WHAT YOU HAVE TO DO :: Those lines of the data that hold the word "right" are to be copied out.

Data records ::
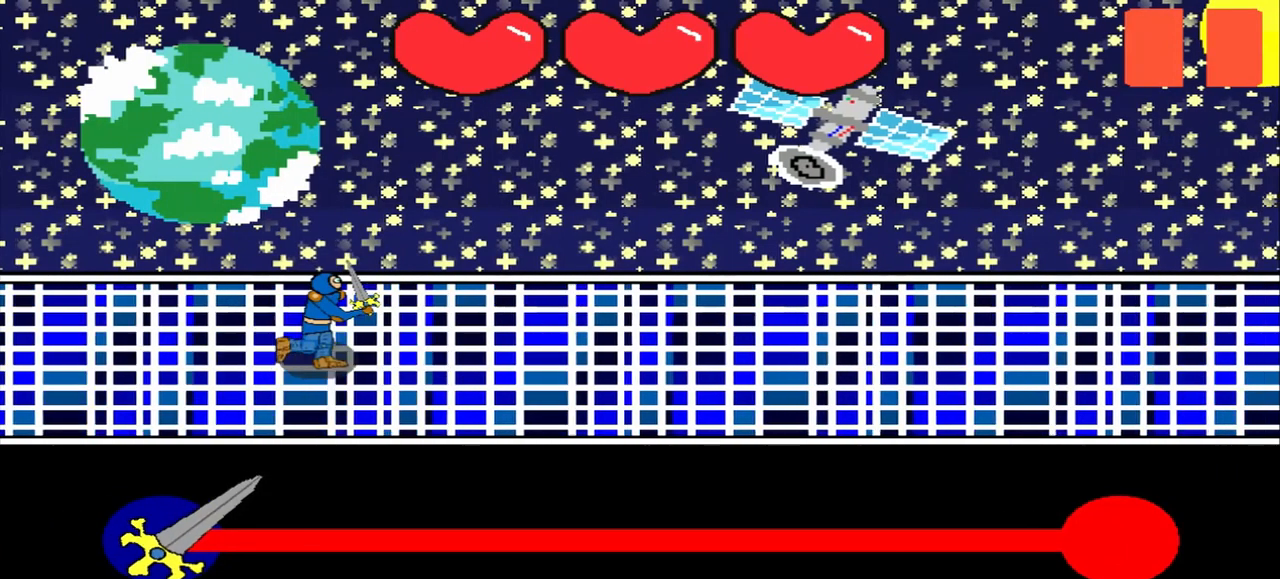
{"buttons": [], "left_stick": "center", "events": []}
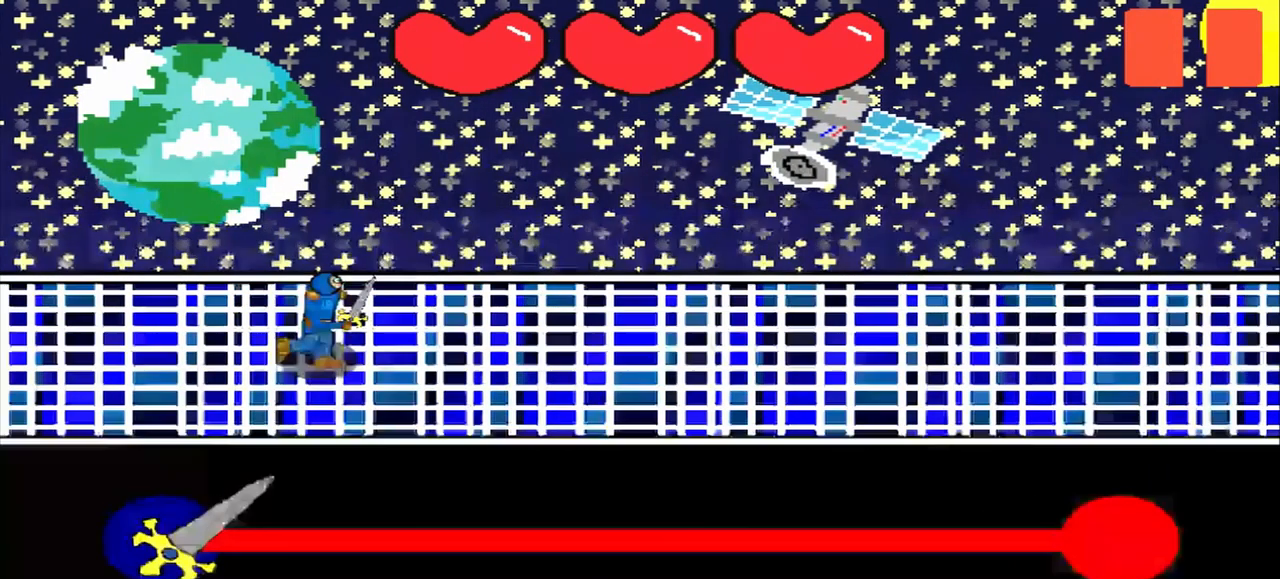
{"buttons": [], "left_stick": "center", "events": []}
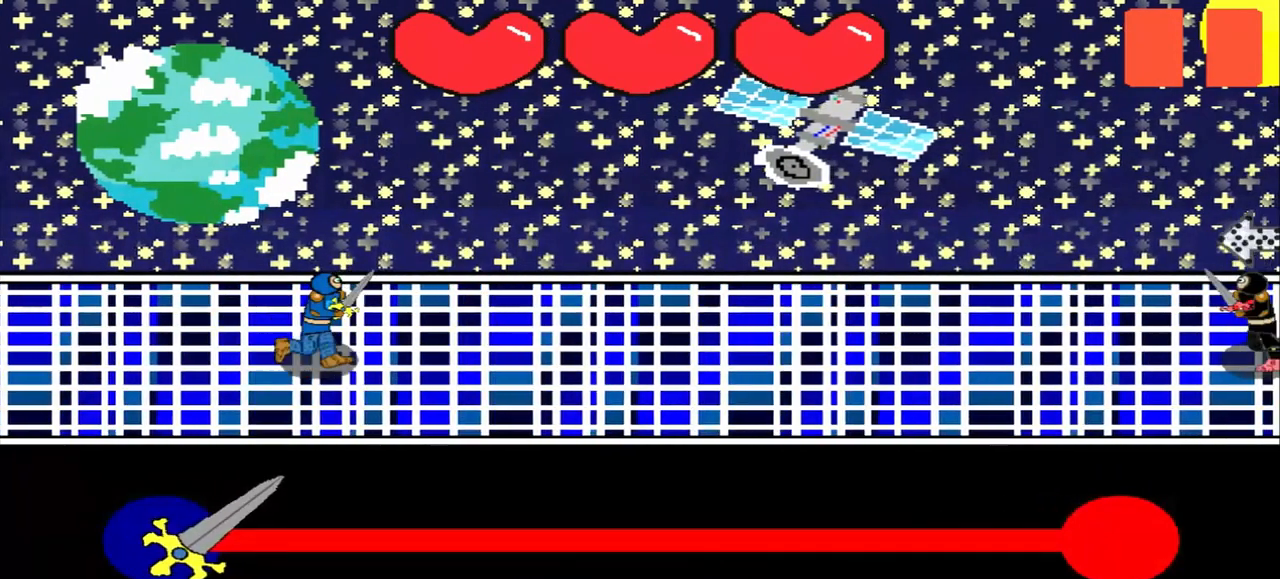
{"buttons": [], "left_stick": "center", "events": []}
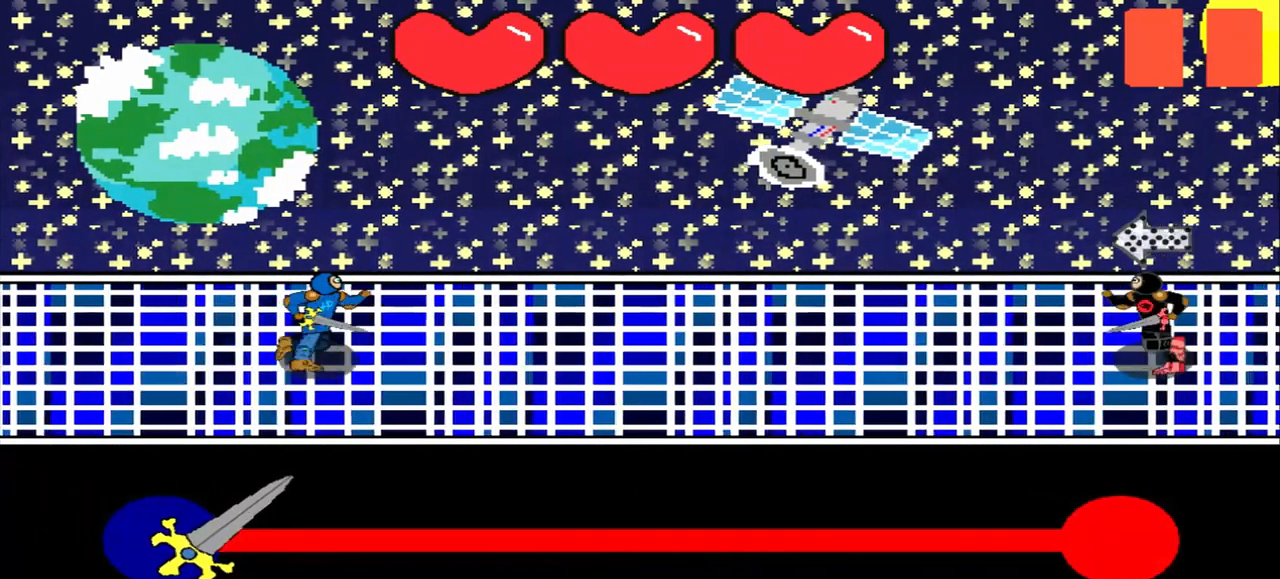
{"buttons": [], "left_stick": "center", "events": []}
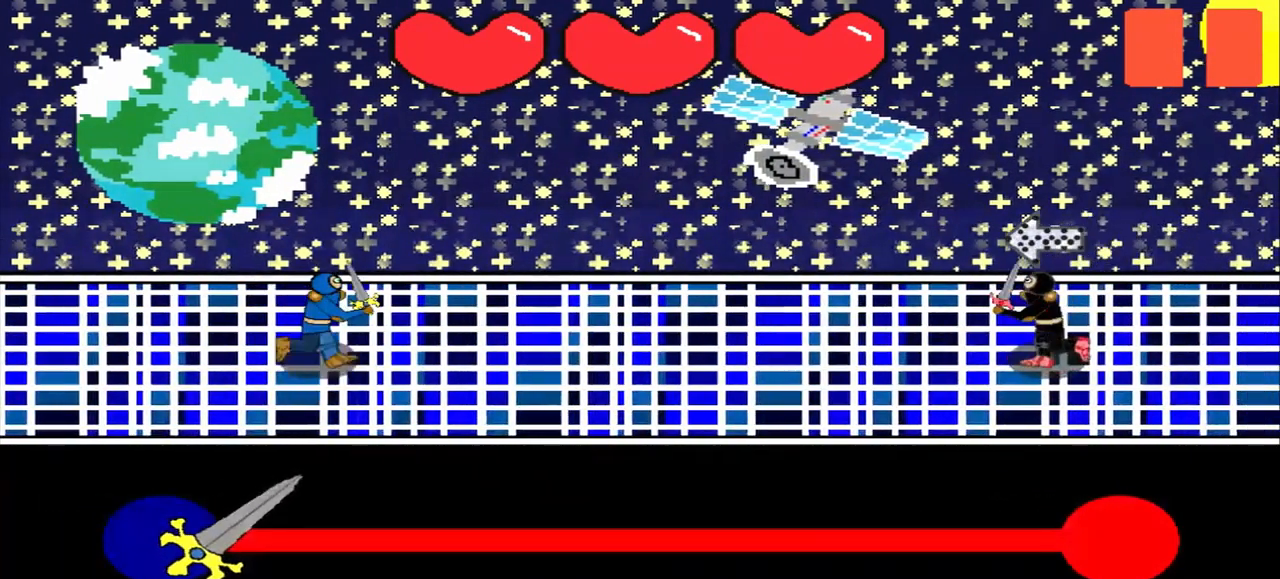
{"buttons": [], "left_stick": "right", "events": [[209, "left_stick", "right"]]}
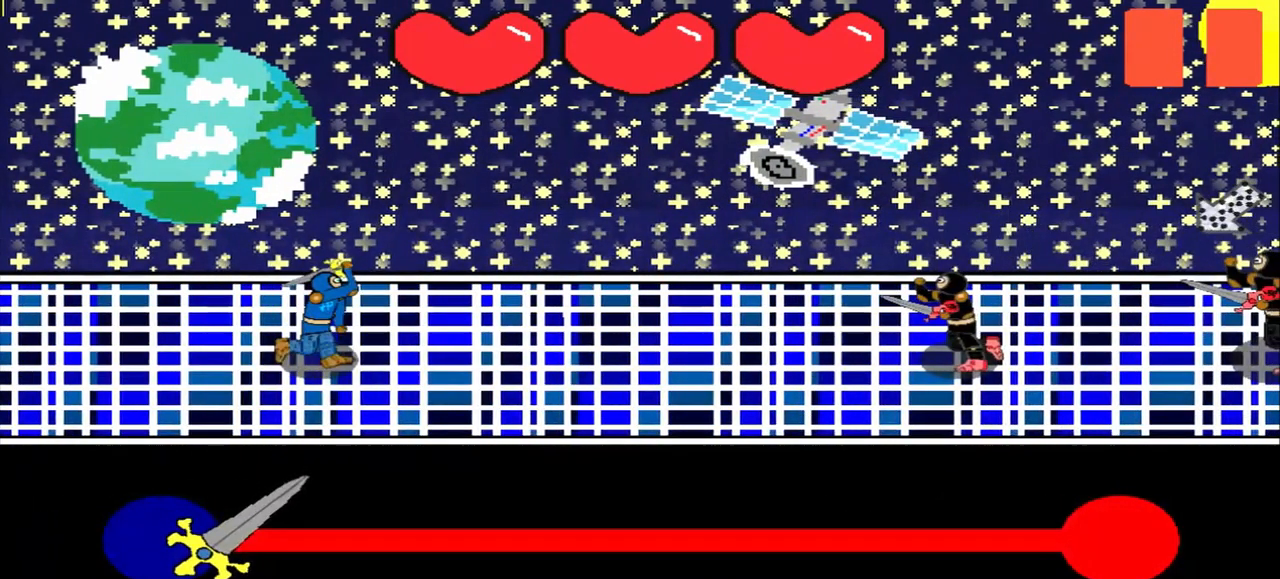
{"buttons": [], "left_stick": "center", "events": [[84, "left_stick", "center"]]}
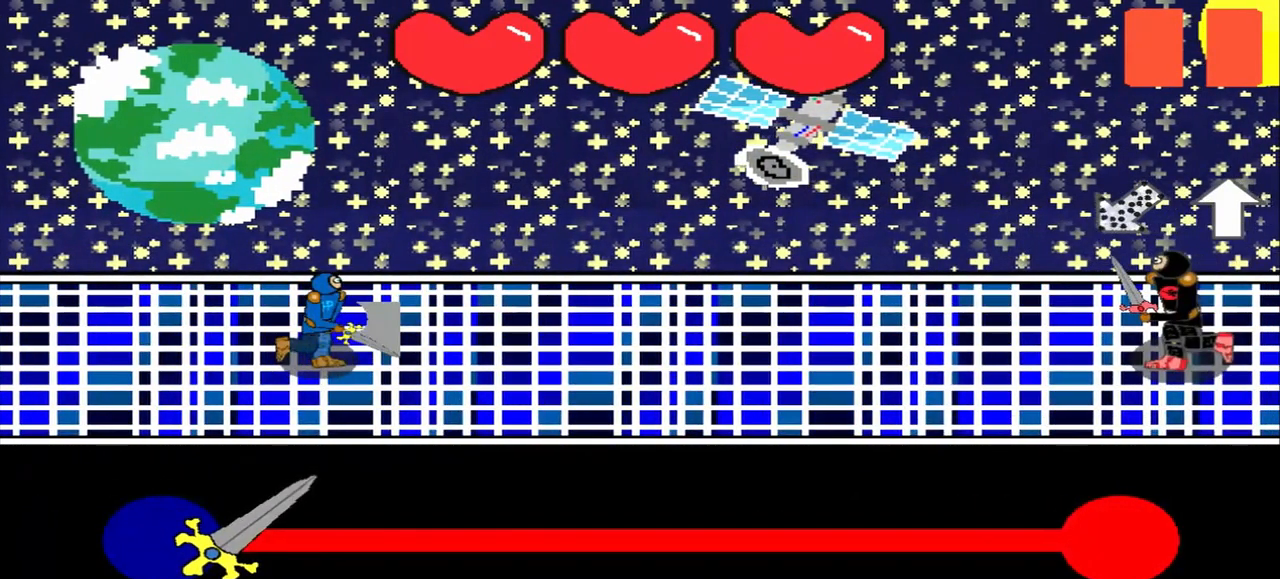
{"buttons": [], "left_stick": "up-right", "events": [[417, "left_stick", "up-right"]]}
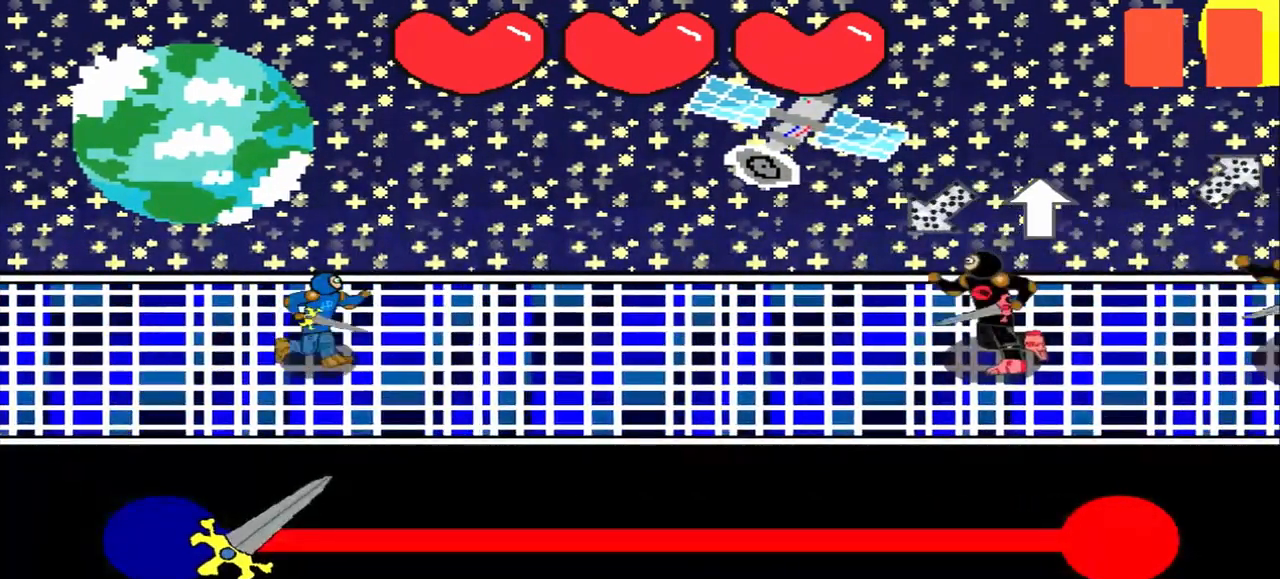
{"buttons": [], "left_stick": "center", "events": [[167, "left_stick", "center"]]}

EXERCISE RESPONSE ::
{"buttons": [], "left_stick": "right", "events": [[209, "left_stick", "right"]]}
{"buttons": [], "left_stick": "up-right", "events": [[417, "left_stick", "up-right"]]}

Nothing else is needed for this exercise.